### Written problem
Can you format the listing below as a JSON list of strings, one string per line, with blank lines and the pictures left out?

>> begin

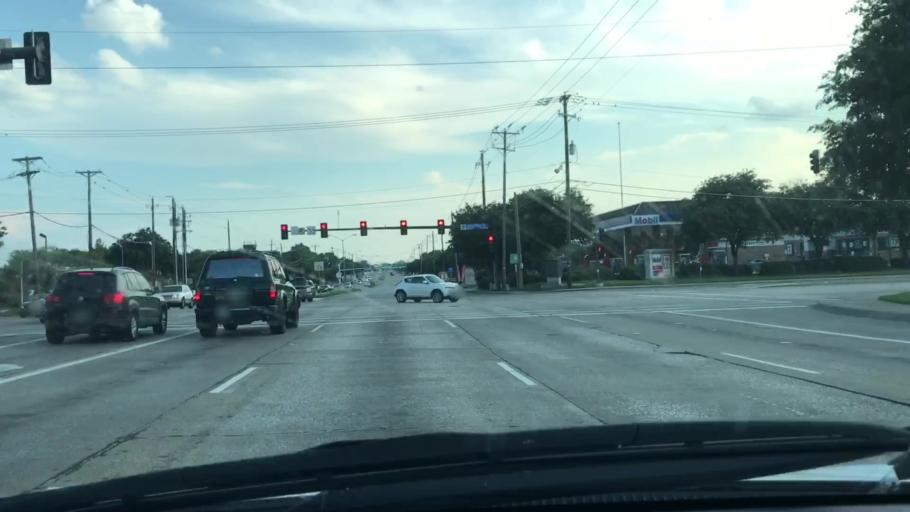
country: US
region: Texas
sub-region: Dallas County
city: Addison
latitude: 32.9404
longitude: -96.8390
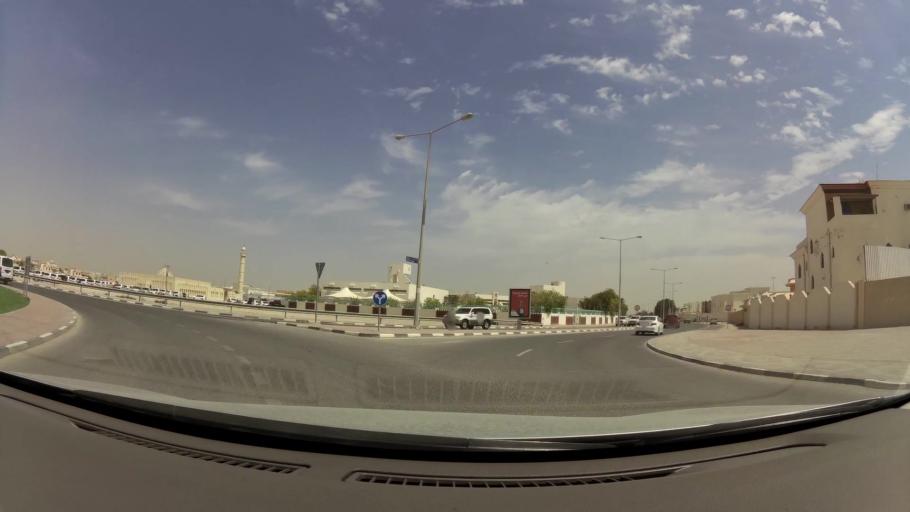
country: QA
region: Baladiyat ar Rayyan
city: Ar Rayyan
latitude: 25.2839
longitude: 51.4078
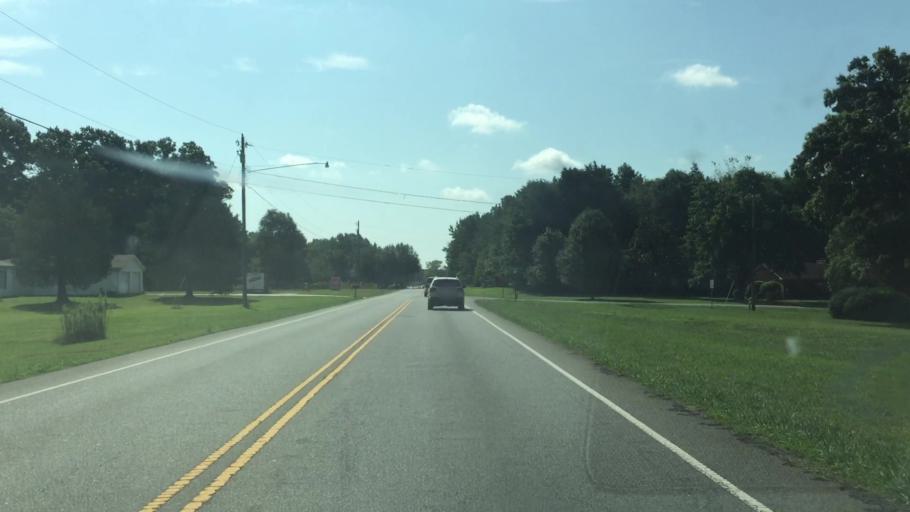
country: US
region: North Carolina
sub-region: Mecklenburg County
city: Mint Hill
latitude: 35.1750
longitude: -80.6222
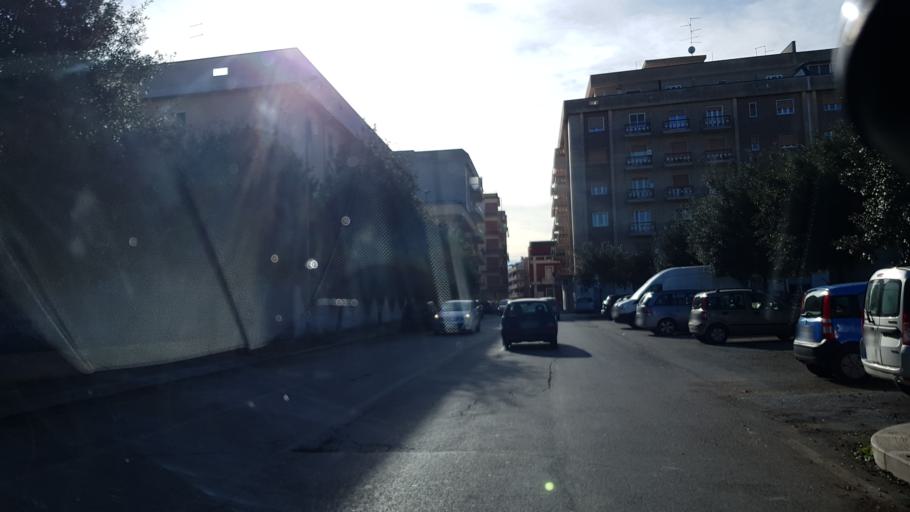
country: IT
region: Apulia
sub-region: Provincia di Bari
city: Gioia del Colle
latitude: 40.8002
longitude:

>> end

### Output of the exercise
[
  "country: US",
  "region: Texas",
  "sub-region: Dallas County",
  "city: Addison",
  "latitude: 32.9404",
  "longitude: -96.8390",
  "country: QA",
  "region: Baladiyat ar Rayyan",
  "city: Ar Rayyan",
  "latitude: 25.2839",
  "longitude: 51.4078",
  "country: US",
  "region: North Carolina",
  "sub-region: Mecklenburg County",
  "city: Mint Hill",
  "latitude: 35.1750",
  "longitude: -80.6222",
  "country: IT",
  "region: Apulia",
  "sub-region: Provincia di Bari",
  "city: Gioia del Colle",
  "latitude: 40.8002",
  "longitude:"
]